Figure 1: In reduced 3D feature space, the PFAS datapoints form a distinct cluster away from the cluster of neutral lipohilic compounds that represent most of the substances in the general BCF dataset.
- To try to tackle this shortcoming, I collected PFAS chemicals and their corresponding chemical structures from the OECD Global Database of Per- and Polyfluoroalkyl Substances.
- I then used PCA and UMAP dimensionality reduction methods to see where the PFAS formed a cluster in the feature space. By calculating the distance of each datapoint from the PFAS cluster, I could sample chemicals nearest to the cluster to form a training set of "PFAS-like" substances.
- Another way I formed a group of "PFAS-like" substances was by using an automated chemical classification algorithm (I used ClassyFire) to classify each chemical in my dataset, and filtering for alcohols, phenols, ketones, surfactants, aldehydes, carboxylic acids, sulfonic acids, esters etc. which were more structurally similar to PFAS.
- Similar to before, I trained a base model on the general compounds, but augmented the transfer model training data set with the "PFAS-like" substances, so that more learning occurred near the PFAS domain.

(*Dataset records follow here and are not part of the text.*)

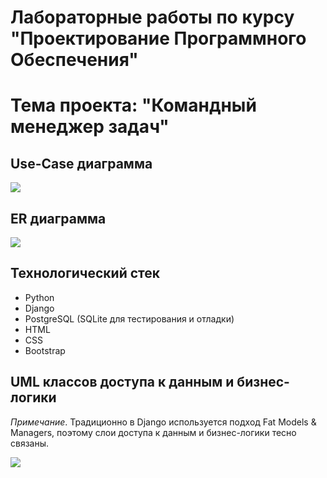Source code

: # Лабораторные работы по курсу "Проектирование Программного Обеспечения"

# Тема проекта: "Командный менеджер задач"

## Use-Case диаграмма

![](diagram/use_case.png)

## ER диаграмма

![](diagram/erd.png)

## Технологический стек

* Python
* Django
* PostgreSQL (SQLite для тестирования и отладки)
* HTML
* CSS
* Bootstrap

## UML классов доступа к данным и бизнес-логики

*Примечание*. Традиционно в Django используется 
подход Fat Models & Managers, поэтому
слои доступа к данным и бизнес-логики тесно
связаны.

![](diagram/dal.png)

Figure 2: A sketch I did of the workflow. Each box is a phase of the implementation which can be found as a separate jupyter notebook.
Comparing DNN-Base-Target to DNN-Transfer-Target plots we see an improvement in the prediction in the target task of "PFAS-like" substances in our model from the transfer. However, if we look at DNN-Base-PFAS and DNN-Transfer-PFAS we see that the transfer seems to have made the model averse to categorizing PFAS as bioaccumulative and underpredict when before it had been overpredicting. It seems from the experiment that our PFAS-like substances were not enough for meaningful learning to occur in the PFAS domain, further highlighting the difficulties of overcoming the PFAS data gap.